Ele estava tomando chá sentado num quarto de hóspedes quando sentiu os pêlos do braço se arrepiarem. Ele piscou, como se uma cortina caísse sobre seus olhos.

Estranho.

Khrysaor estava esperando. Ele passaria os próximos dias assim, esperando Shivani retornar, morta ou arrependida. Ele não queria que ela morresse. Ia ser terrível. Ele precisava dela e daquela relação estranha dela com o garoto das mentiras. Ele conseguia farejar o que traria o próximo conflito e aqueles dois eram fumaça e fogo.

Ele estava cansado. Milênios esperando algo novo, milênios observando, caminhando, acendendo pavios e esperando explosões.

Ele estava cansado.

Ele tomou todo o chá. No fundo da xícara havia uma mensagem: Lembre-se.

Ele piscou ao ver a xícara se desfazendo nas suas mãos, seus cacos flutuando no ar. De repente eles estavam no chão de pedra. Mas a casa de Axel Adonis tinha um chão de metal.

- Ah, Bellum. - A voz doce e aguda seguida de uma risada leve lhe causou uma dor tão profunda no peito que ele mordeu o lábio. - Você vai acordar o bebê.

Ele a viu se ajoelhar, catando os cacos. Os cachos longos estavam presos para cima, ela olhou com carinho para ele, aqueles olhos amendoados brilhantes.

- Amor. - Ele arquejou.

- Por que está me olhando como se fosse a primeira vez que me vê? - Ela colocou as mãos na cintura.

- Eu só... Sinto sua falta. - Ele fez uma careta de dor.

Ela riu levemente, como se fosse uma tolice sentir falta de quem você vê todas as manhãs ao acordar. Ela continuou catando os cacos, até se cortar.

Ele se ajoelhou ao lado dela, murmurando para tomar cuidado. Ele segurou o dedo cortado, vendo qual fundo foi o corte. Uma gota pingou no chão.

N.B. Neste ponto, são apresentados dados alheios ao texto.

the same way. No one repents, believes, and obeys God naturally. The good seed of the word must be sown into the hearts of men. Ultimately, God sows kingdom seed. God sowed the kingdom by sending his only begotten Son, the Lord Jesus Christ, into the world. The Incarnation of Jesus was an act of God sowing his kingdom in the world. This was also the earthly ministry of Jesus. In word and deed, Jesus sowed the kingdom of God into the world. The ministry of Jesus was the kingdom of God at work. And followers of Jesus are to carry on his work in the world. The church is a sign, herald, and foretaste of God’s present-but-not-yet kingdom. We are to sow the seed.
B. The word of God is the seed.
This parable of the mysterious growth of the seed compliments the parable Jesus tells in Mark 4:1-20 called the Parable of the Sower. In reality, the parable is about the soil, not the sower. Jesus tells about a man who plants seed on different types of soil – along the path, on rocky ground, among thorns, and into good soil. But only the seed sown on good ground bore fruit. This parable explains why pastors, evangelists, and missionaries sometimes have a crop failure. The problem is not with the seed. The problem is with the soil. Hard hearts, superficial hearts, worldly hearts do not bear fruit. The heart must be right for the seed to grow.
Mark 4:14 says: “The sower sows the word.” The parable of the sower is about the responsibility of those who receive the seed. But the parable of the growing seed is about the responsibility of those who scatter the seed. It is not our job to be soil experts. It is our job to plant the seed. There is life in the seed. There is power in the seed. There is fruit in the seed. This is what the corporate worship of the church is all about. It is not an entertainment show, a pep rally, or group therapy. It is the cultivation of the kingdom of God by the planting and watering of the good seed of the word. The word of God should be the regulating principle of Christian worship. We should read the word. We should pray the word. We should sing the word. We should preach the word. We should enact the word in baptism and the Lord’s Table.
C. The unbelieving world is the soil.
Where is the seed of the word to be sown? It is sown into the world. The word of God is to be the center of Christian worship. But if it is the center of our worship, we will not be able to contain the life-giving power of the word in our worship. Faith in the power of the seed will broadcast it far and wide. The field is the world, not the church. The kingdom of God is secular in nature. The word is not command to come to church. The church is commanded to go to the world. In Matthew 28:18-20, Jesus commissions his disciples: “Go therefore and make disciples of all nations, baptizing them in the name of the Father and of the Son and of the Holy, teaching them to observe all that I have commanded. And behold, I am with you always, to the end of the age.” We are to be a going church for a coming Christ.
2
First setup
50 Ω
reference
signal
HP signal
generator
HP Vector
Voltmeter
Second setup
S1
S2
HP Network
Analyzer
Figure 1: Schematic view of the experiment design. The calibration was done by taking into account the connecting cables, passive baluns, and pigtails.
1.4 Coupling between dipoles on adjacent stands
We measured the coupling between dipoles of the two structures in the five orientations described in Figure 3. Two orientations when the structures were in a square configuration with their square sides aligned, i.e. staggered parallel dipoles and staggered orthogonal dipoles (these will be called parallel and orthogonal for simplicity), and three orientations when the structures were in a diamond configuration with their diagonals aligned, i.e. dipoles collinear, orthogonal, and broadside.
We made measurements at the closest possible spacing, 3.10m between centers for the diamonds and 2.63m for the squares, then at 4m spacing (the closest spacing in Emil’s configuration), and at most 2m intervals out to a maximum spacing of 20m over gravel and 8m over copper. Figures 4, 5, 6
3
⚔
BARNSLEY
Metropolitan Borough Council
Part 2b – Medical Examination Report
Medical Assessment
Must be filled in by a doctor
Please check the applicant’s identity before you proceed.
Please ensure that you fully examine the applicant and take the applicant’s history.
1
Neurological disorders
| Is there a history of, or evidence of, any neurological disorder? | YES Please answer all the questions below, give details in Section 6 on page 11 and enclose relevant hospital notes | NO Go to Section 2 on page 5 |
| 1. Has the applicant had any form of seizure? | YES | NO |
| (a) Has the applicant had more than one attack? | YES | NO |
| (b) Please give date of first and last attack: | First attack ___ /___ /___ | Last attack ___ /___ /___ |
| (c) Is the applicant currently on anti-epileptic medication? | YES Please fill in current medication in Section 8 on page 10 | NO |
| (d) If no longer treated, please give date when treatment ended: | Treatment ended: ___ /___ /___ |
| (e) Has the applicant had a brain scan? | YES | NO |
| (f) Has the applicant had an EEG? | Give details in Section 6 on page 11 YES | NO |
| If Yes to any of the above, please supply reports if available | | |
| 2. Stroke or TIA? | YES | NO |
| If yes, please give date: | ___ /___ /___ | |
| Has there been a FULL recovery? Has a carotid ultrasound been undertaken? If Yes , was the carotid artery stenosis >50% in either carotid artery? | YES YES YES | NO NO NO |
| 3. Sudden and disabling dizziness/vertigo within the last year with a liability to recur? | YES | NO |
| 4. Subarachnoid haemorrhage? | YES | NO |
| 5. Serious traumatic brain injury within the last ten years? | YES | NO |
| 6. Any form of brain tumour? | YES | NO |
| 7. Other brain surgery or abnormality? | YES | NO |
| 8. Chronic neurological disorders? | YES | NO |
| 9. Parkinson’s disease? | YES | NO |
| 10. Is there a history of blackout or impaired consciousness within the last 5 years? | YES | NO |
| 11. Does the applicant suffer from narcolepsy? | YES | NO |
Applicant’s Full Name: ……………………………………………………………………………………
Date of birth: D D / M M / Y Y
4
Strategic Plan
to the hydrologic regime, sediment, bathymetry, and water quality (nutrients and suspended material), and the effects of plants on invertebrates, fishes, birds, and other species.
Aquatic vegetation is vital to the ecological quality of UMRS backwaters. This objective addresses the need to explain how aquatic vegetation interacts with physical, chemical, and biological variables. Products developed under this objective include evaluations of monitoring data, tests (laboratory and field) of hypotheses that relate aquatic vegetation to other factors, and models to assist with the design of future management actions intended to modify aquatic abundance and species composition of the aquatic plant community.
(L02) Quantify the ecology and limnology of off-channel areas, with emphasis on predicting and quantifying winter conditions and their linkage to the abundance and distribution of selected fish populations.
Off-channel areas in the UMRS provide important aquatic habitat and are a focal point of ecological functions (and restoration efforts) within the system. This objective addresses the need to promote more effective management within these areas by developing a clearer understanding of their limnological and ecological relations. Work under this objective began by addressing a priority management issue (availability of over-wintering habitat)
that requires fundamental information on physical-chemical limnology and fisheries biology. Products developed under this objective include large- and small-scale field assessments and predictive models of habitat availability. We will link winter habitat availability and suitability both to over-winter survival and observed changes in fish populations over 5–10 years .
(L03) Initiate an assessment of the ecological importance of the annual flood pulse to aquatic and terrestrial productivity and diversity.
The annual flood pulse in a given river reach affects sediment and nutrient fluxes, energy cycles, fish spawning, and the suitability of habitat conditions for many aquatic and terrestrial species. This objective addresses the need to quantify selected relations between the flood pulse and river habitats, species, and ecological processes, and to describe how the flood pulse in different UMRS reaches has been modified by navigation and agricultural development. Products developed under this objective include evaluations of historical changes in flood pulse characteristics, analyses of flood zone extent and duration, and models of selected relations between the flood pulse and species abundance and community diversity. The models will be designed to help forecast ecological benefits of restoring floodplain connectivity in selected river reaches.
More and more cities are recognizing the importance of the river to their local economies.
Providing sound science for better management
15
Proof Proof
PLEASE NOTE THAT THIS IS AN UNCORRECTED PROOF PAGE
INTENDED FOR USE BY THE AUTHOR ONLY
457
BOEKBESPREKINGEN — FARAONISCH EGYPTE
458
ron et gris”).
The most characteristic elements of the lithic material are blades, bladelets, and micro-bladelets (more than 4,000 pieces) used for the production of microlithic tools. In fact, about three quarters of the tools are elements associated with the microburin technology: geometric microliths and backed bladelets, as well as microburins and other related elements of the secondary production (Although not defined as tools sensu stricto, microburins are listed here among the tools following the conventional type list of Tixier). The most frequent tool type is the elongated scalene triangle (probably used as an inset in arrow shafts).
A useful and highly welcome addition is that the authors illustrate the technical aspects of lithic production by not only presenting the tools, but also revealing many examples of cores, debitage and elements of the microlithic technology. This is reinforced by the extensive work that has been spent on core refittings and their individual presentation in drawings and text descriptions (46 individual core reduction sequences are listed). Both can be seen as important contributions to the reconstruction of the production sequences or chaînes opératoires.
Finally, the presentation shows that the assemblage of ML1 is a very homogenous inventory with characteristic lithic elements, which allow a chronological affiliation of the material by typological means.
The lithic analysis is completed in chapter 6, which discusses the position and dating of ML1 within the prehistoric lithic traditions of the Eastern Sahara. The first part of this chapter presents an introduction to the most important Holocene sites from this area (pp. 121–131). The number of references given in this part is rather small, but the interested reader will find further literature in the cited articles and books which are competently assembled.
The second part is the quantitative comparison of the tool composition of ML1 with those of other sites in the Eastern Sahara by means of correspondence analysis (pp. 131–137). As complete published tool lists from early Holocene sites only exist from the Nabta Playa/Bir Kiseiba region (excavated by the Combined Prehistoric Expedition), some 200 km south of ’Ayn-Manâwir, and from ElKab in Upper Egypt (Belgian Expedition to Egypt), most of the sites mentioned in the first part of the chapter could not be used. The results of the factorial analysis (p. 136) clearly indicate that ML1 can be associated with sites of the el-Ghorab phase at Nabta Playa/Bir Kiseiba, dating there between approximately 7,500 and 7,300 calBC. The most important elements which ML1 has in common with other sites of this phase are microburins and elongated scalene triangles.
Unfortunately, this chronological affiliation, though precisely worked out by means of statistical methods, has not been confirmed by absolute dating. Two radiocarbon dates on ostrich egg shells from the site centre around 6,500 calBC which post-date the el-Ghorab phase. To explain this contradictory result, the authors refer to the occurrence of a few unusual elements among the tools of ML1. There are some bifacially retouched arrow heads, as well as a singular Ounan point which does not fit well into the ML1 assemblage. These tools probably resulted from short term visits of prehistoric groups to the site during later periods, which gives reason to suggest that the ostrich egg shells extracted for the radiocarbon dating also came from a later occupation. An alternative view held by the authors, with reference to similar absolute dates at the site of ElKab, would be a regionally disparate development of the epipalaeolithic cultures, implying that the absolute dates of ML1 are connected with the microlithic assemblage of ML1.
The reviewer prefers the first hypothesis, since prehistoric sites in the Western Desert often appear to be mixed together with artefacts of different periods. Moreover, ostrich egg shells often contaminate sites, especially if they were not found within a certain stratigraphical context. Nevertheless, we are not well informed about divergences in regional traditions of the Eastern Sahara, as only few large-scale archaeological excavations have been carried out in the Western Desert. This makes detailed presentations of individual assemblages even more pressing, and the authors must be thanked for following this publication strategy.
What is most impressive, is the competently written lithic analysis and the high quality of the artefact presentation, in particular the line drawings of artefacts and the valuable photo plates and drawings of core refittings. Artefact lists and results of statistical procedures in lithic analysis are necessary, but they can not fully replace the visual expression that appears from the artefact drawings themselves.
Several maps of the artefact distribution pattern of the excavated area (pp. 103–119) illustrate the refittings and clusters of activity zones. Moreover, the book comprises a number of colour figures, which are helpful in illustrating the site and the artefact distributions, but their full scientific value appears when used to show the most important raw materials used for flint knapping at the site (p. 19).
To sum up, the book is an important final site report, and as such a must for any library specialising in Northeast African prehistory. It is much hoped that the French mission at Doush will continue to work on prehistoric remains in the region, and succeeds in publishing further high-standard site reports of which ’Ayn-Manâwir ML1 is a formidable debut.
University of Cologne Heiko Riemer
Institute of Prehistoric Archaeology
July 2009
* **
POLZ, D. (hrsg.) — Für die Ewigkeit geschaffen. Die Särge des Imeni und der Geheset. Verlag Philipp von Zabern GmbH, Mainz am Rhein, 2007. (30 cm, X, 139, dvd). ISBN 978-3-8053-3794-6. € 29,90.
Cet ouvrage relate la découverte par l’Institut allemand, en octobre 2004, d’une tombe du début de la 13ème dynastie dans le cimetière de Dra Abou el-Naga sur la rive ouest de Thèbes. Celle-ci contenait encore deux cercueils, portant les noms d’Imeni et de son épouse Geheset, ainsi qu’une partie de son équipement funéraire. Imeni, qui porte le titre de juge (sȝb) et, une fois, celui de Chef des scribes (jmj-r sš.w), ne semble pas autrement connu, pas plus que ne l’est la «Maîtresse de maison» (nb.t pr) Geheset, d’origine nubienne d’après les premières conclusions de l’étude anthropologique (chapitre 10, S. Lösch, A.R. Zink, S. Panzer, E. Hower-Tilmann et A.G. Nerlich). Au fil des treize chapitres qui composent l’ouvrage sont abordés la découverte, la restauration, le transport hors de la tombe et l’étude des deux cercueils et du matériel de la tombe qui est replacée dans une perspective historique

- Não foi nada demais. Não sangrou muito. - Ele levantou a cabeça para o rosto sangrento dela. A face que ela tinha da última vez que ele a viu. Os memórias o invadiram, corpo ensanguentado e jogado ao lado da porta, o sangue que cobria o chão, as pernas dela, a barriga, o rosto.

Ele se lembrou de ver vermelho, o ódio o dominando. Quando ele amaldiçoou os soldados que a mataram e quando ele pegou a espada.

- É isso que o seu pai disse quando matou a sua mãe? - Ela perguntou numa voz mórbida.

- O que...?

Khrysaor se arrastou para longe. Ela o seguiu engatinhando. A ilusão o seguiu engatinhando.

- É por isso que você lutou do lado contrário? É por isso que quando conseguiu a imortalidade você se tornou um traidor? É por isso que lutou ao lado daqueles que me mataram?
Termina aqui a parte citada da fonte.